To be done: Select every line in the entries below that contains the string "tuning", matching case exactly, and copy those lines out.

Collected data:
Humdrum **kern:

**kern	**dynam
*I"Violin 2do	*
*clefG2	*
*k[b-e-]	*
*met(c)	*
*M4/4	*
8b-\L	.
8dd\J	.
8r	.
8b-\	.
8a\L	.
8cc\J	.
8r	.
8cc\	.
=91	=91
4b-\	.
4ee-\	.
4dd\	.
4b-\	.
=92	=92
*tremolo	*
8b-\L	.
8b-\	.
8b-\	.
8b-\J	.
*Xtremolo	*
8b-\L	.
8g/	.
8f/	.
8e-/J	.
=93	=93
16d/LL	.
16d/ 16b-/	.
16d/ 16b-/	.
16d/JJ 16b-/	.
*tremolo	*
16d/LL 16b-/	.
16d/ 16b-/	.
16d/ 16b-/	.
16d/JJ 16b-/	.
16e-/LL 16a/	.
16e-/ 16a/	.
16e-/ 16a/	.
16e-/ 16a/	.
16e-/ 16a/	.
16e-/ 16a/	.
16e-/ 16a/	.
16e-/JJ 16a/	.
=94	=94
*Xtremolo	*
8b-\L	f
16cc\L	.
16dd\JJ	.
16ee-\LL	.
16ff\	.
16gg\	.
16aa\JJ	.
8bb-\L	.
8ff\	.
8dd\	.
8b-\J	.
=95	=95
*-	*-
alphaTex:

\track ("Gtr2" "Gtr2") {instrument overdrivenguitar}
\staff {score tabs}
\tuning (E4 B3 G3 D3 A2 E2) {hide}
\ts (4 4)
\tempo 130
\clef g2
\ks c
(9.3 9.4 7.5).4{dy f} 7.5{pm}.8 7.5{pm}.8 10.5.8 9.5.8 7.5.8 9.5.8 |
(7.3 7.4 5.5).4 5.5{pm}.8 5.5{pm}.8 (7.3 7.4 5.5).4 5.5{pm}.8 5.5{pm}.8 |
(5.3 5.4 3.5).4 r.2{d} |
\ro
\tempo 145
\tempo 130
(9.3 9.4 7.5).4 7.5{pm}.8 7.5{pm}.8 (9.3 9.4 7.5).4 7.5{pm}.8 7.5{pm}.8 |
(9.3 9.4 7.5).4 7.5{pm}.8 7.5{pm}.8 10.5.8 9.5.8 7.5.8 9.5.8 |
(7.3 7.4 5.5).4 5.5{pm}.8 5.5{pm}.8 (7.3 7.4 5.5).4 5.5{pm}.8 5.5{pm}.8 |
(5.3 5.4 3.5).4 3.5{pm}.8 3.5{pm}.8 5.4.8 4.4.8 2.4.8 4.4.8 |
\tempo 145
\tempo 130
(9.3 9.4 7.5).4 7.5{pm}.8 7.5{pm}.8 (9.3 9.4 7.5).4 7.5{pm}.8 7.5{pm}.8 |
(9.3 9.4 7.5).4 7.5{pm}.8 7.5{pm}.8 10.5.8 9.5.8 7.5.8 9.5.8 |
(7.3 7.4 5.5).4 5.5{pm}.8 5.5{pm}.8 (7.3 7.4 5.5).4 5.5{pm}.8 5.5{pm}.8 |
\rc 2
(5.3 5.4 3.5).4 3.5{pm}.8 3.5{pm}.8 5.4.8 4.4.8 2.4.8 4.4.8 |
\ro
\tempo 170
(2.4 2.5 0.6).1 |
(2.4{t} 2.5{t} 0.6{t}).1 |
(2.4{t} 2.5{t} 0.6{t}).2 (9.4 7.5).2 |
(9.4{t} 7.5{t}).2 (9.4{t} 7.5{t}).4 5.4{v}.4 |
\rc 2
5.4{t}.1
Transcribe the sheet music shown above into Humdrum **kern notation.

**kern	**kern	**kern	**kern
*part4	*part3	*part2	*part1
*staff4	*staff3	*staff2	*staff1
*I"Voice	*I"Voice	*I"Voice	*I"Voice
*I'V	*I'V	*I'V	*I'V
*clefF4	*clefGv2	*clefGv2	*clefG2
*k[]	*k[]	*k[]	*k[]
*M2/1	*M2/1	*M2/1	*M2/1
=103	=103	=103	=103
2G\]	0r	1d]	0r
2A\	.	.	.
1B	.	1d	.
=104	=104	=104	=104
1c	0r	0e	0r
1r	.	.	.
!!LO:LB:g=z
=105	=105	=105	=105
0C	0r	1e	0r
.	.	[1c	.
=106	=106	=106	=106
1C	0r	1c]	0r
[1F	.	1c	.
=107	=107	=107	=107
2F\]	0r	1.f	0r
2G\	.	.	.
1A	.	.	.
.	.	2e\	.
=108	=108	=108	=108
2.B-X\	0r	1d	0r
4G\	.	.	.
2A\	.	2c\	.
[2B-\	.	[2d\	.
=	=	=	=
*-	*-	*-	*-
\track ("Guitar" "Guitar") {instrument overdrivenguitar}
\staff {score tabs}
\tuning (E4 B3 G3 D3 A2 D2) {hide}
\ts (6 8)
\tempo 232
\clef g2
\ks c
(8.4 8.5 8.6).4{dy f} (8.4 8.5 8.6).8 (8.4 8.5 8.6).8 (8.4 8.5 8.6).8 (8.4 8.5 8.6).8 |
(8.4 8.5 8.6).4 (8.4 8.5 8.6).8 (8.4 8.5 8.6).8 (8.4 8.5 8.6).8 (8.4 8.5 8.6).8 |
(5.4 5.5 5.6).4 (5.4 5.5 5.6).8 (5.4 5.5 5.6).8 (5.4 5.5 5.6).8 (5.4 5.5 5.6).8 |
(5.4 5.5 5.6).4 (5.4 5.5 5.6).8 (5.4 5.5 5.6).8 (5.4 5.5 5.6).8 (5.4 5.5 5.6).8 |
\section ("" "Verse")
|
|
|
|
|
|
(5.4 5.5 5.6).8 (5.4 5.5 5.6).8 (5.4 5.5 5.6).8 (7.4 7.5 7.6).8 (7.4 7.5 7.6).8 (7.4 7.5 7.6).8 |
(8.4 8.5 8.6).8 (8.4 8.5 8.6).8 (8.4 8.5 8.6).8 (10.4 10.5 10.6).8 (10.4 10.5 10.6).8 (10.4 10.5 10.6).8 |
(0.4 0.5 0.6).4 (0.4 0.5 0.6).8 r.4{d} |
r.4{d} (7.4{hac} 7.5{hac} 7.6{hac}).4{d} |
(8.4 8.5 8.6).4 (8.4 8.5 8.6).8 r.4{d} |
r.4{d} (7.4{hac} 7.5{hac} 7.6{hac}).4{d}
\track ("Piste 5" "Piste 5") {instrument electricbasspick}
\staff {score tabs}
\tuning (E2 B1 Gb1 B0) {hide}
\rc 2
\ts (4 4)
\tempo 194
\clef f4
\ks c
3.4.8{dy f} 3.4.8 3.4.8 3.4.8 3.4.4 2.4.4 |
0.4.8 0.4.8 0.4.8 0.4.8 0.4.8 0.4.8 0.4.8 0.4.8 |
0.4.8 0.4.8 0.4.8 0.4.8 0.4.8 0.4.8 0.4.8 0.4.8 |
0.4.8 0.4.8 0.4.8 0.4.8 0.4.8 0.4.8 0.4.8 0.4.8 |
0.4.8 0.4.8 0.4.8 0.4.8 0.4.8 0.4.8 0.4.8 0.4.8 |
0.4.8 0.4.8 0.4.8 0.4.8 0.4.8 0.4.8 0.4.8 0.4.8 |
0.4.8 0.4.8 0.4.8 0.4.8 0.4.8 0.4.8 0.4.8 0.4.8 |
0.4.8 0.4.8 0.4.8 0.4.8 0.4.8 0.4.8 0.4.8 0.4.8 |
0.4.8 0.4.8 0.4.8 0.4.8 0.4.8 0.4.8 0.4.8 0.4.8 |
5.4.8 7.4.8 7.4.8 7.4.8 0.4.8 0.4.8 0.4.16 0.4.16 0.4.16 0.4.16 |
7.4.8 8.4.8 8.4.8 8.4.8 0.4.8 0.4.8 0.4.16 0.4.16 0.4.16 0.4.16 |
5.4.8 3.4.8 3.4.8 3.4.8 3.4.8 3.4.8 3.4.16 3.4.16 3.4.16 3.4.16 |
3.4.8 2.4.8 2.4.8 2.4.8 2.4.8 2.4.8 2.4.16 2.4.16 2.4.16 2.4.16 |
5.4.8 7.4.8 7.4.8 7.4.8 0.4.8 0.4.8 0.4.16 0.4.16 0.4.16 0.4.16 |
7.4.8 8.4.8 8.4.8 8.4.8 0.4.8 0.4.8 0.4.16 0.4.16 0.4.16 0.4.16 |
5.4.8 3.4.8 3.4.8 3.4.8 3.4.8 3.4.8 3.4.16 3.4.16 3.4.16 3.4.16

Response to the exercise:
\tuning (E4 B3 G3 D3 A2 E2) {hide}
\tuning (E4 B3 G3 D3 A2 D2) {hide}
\tuning (E2 B1 Gb1 B0) {hide}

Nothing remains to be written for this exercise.